Alarmed at the buildup of tensions, the U.N. Security Council, in a rare display of unanimity, voted July 20 to demand a cease-fire in the gulf war--and threatened sanctions against Iran if it refused to accept it.

At the same time, the bloody and apparently premeditated Iranian riots in Mecca, followed a few weeks later by an Iranian missile attack on Kuwait, seem to have backfired on Iran, diplomats agree.

Far from having the intimidating effect that was apparently intended, the attacks have mobilized Arab and Muslim opinion against Iran, leading to its censure by the 21-member Arab League, which has also demanded that Tehran accept the U.N. cease-fire resolution.

“The Iranians are more isolated now than they ever have been before,” one diplomat said.

“The West is mad at them, the Soviets are impatient with them and the Chinese are plainly embarrassed,” another analyst said. “Among the Arabs, their only supporter now is Syria, and even their support may be wavering.”
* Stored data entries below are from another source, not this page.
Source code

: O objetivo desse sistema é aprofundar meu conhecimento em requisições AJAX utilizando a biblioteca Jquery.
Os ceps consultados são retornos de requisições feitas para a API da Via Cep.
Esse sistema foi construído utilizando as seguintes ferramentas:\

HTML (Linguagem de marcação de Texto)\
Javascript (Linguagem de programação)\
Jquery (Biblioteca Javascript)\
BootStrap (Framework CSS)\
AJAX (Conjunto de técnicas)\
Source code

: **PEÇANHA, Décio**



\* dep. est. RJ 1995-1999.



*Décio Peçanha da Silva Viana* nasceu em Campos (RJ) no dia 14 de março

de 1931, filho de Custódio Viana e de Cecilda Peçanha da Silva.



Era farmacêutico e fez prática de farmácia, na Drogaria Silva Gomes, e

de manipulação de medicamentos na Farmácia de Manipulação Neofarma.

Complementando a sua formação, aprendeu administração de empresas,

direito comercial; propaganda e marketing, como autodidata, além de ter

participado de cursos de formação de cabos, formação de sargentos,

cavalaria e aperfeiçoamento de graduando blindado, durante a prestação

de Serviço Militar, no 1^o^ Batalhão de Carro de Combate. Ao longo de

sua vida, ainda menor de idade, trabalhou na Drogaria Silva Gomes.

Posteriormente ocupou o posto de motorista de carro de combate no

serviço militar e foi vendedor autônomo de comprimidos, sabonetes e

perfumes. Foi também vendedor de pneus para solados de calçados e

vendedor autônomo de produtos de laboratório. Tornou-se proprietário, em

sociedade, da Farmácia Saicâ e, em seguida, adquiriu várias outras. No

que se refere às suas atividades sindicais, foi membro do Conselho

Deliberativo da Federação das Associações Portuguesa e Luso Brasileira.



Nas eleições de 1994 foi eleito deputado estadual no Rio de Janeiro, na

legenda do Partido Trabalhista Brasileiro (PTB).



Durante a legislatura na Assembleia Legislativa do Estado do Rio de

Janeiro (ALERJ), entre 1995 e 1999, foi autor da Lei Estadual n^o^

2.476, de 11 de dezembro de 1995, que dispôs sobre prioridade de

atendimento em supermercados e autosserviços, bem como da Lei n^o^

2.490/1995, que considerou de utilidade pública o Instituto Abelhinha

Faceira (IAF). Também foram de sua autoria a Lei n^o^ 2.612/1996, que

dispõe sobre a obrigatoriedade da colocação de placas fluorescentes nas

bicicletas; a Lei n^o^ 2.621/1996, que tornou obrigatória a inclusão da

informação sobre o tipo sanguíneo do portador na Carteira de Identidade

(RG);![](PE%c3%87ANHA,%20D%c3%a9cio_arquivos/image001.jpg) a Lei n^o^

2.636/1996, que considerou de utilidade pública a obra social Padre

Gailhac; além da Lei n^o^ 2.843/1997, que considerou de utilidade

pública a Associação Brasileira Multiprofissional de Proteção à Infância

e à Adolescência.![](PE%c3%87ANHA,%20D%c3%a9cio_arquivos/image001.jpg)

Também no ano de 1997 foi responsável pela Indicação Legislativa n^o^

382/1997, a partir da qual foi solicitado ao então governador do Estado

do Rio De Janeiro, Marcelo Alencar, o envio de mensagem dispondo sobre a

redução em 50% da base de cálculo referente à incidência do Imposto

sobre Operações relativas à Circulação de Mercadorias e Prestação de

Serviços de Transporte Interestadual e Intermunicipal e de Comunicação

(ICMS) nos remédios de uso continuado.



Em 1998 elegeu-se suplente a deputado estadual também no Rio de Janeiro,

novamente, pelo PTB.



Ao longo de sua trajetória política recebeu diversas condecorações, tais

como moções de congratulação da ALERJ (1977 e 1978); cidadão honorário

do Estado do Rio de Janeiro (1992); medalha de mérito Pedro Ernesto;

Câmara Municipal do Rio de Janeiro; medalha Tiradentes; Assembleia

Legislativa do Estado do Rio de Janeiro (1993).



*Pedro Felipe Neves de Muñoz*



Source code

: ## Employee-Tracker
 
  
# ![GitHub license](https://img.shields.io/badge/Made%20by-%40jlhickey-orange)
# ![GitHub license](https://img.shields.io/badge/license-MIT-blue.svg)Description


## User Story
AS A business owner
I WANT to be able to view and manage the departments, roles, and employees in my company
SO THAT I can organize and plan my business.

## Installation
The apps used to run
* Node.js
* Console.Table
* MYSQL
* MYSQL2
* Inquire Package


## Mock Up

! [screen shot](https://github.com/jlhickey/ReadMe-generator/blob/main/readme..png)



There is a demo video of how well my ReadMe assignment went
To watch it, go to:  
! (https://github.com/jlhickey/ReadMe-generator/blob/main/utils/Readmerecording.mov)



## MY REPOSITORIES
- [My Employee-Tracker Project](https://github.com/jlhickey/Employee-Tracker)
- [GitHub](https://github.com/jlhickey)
Yet things have not worked out entirely the way Iraq intended, for Iran, the Artful Dodger of diplomacy in this part of the world, so far has managed both to avoid accepting the U.N. resolution and to dilute any resolve by the Security Council to impose sanctions.

Advertisement

According to leaked portions of a report by U.N. Secretary General Javier Perez de Cuellar, who visited the region last week, Iran offered to respect a temporary truce provided Iraq is tried before an international tribunal and condemned for starting the war. Presumably, the temporary truce would become permanent only if Iran was satisfied with the outcome of this judgment.

While this appeared to represent something of a concession--given Iran’s previous (and still not renounced) demand for Saddam Hussein’s head--it is hardly likely to be any more acceptable to Iraq.
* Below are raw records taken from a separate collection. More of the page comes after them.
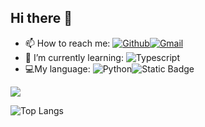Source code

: ## Hi there 👋

- 📫 How to reach me:  [![Github](https://img.shields.io/badge/-Github-000?style=flat&logo=Github&logoColor=white)]((https://github.com/minchen3943))[![Gmail](https://img.shields.io/badge/-Gmail-c14438?style=flat&logo=Gmail&logoColor=white)](mailto:minchen3943@gmail.com)
- 🌱 I’m currently learning:  ![Typescript](https://img.shields.io/badge/Typescript-code?style=flat&logo=Typescript&logoColor=white&labelColor=blue&color=blue)
- :computer:My language:  ![Python](https://img.shields.io/badge/Python-code?style=flat&logo=python&logoColor=white&labelColor=blue&color=blue)![Static Badge](https://img.shields.io/badge/Javascript-1?style=flat&logo=javascript&logoColor=white&labelColor=%23f7df1e&color=%23f7df1e)

<img align="center" src="https://github-readme-stats.vercel.app/api/wakatime?username=minchen3943&theme=transparent&hide_border=true&layout=compact&langs_count=22" />

![Top Langs](https://github-readme-stats.vercel.app/api/top-langs/?username=minchen3943)


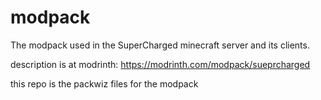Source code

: # modpack
The modpack used in the SuperCharged minecraft server and its clients.

description is at modrinth: https://modrinth.com/modpack/sueprcharged

this repo is the packwiz files for the modpack
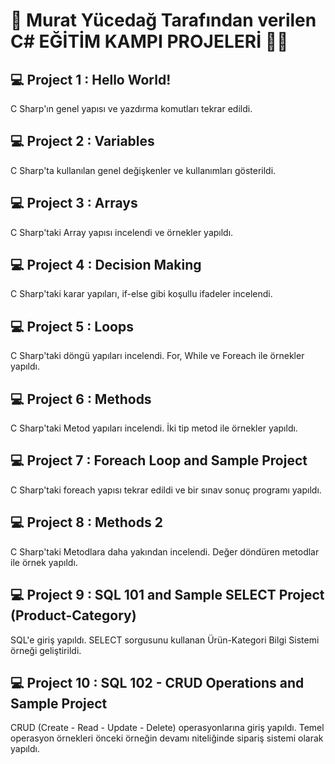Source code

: # 📅 Murat Yücedağ Tarafından verilen C# EĞİTİM KAMPI PROJELERİ 🐦‍🔥

## 💻 Project 1 : Hello World!
C Sharp'ın genel yapısı ve yazdırma komutları tekrar edildi.

## 💻 Project 2 : Variables
C Sharp'ta kullanılan genel değişkenler ve kullanımları gösterildi.

## 💻 Project 3 : Arrays
C Sharp'taki Array yapısı incelendi ve örnekler yapıldı.

## 💻 Project 4 : Decision Making
C Sharp'taki karar yapıları, if-else gibi koşullu ifadeler incelendi.

## 💻 Project 5 : Loops
C Sharp'taki döngü yapıları incelendi. For, While ve Foreach ile örnekler yapıldı.

## 💻 Project 6 : Methods
C Sharp'taki Metod yapıları incelendi. İki tip metod ile örnekler yapıldı.

## 💻 Project 7 : Foreach Loop and Sample Project
C Sharp'taki foreach yapısı tekrar edildi ve bir sınav sonuç programı yapıldı.

## 💻 Project 8 : Methods 2
C Sharp'taki Metodlara daha yakından incelendi. Değer döndüren metodlar ile örnek yapıldı.

## 💻 Project 9 : SQL 101 and Sample SELECT Project (Product-Category)
SQL'e giriş yapıldı. SELECT sorgusunu kullanan Ürün-Kategori Bilgi Sistemi örneği geliştirildi.

## 💻 Project 10 : SQL 102 - CRUD Operations and Sample Project
CRUD (Create - Read - Update - Delete) operasyonlarına giriş yapıldı. Temel operasyon örnekleri önceki örneğin devamı niteliğinde sipariş sistemi olarak yapıldı.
Indeed, Iraq last week seemed to be showing the world what it thought of Iran’s stand by resuming the tanker war with a determined fury.

Some analysts think that Iran may yet be dragged to the negotiating table, and they say that any sign of flexibility in Tehran’s previously rigid position should be encouraged.

“It’s a baby step forward, and in diplomacy, baby steps are better than nothing,” notes James A. Bill, an Iran expert and director of the Center of International Studies at the College of William and Mary in Virginia.

Others, however, think that Iran’s new conciliatory approach is merely a maneuver and that, far from looking for a way to end the war, it is trying to create conditions more favorable to continuing it.

Advertisement

They noted, for instance, that during last month’s de facto truce in the tanker war, Iran was exporting 2.2 million barrels of oil per day through the Strait of Hormuz--400,000 barrels above its quota set by the Organization of Petroleum Exporting Countries. “The Iranians were taking advantage of the truce to send out oil as fast as they could pump it,” one Dubai-based shipping source said.

Diplomats also note that Iran is widely rumored to be planning another large ground offensive in November and that it is badly in need of cash right now following another major round of arms purchases from China and North Korea. “A temporary truce that would allow Iran to further replenish its war coffers before the next big battle might just suit them,” one diplomat said.

Whatever its true intentions are, the fact that opinion about Iran has been re-divided works to Tehran’s advantage--as does the fact that Iraq has been severely criticized by the West for resuming the tanker war.

Meanwhile, as long as there is no peace, the danger of the United States’ being drawn into the war, either by accident or design, remains high, experts agree.

“There may yet be some surprising new twists to this script,” one analyst said.

Indeed, as the war enters its eighth year, its plot may just be starting to thicken.